RECORDS TO PROCESS:
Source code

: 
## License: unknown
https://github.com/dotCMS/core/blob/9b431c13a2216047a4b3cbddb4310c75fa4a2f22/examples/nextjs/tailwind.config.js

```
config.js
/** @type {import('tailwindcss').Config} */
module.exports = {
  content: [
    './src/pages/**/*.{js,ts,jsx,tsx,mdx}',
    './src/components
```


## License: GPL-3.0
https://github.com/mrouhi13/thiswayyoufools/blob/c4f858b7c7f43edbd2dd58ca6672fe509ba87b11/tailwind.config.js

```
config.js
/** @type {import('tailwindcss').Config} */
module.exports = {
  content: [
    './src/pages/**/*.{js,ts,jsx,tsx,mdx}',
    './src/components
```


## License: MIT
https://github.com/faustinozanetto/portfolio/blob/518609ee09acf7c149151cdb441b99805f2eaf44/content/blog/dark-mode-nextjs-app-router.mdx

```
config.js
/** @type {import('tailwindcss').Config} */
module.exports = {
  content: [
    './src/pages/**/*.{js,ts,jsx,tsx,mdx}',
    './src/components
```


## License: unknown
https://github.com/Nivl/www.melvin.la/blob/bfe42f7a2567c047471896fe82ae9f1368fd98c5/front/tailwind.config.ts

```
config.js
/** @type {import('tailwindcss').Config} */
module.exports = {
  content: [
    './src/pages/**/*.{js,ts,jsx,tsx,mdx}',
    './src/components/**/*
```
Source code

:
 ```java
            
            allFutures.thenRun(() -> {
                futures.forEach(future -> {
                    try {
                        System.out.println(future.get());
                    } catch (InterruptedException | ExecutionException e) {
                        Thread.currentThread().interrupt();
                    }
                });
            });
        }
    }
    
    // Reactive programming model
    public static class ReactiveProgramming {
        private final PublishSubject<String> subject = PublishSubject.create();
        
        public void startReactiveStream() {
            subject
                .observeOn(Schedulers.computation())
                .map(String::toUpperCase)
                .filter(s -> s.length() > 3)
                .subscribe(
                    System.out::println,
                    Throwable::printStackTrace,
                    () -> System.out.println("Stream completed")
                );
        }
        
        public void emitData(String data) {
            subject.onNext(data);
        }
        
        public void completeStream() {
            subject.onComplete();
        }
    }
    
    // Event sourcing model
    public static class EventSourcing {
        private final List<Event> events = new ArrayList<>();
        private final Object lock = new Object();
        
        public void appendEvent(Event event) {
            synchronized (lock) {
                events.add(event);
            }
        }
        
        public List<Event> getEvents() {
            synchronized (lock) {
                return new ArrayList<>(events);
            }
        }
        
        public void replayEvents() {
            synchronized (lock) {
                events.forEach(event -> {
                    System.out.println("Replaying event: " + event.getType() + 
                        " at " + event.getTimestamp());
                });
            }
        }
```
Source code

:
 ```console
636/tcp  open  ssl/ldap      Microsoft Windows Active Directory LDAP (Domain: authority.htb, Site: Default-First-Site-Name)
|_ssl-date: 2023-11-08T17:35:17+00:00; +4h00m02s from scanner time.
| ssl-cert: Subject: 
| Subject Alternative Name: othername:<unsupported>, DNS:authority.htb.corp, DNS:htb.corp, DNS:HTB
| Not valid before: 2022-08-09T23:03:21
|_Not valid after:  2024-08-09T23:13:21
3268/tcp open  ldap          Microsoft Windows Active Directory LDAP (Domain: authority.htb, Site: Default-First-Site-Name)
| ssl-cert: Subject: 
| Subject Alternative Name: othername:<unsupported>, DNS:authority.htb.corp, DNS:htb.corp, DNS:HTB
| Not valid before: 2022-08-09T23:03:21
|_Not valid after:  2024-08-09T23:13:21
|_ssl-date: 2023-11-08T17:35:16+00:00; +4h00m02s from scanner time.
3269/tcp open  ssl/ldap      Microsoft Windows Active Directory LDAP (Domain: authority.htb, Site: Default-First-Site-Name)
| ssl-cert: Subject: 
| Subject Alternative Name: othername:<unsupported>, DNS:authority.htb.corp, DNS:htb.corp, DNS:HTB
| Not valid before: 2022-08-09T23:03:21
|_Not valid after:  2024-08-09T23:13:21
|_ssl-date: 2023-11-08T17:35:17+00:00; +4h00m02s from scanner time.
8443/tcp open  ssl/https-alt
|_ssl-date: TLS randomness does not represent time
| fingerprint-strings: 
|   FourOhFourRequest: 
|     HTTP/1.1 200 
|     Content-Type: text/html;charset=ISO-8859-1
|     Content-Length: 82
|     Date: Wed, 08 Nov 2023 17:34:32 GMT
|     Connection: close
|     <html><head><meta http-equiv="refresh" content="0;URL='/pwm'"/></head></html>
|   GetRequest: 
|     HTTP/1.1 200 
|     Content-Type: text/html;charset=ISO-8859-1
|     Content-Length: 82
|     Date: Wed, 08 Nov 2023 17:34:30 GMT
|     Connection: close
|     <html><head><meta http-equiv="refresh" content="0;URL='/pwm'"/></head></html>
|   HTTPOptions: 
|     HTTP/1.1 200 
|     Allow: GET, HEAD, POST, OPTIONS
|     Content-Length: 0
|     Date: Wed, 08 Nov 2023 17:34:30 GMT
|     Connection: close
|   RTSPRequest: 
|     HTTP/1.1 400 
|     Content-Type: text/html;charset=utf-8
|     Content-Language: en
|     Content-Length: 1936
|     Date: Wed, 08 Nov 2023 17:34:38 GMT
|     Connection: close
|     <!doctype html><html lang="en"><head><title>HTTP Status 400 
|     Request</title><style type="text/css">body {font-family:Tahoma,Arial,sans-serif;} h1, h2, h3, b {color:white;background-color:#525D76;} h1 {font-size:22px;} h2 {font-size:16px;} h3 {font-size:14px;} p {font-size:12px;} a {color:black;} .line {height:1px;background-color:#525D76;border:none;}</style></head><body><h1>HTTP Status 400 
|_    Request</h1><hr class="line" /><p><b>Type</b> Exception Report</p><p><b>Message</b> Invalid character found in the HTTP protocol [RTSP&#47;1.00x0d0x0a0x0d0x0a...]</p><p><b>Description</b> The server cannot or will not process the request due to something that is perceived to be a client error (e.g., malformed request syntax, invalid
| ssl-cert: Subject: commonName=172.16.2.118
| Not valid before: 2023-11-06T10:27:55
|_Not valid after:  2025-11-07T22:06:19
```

TASK DESCRIPTION: Show all lines above holding the word "static".

ANSWER AREA:
    public static class ReactiveProgramming {
    public static class EventSourcing {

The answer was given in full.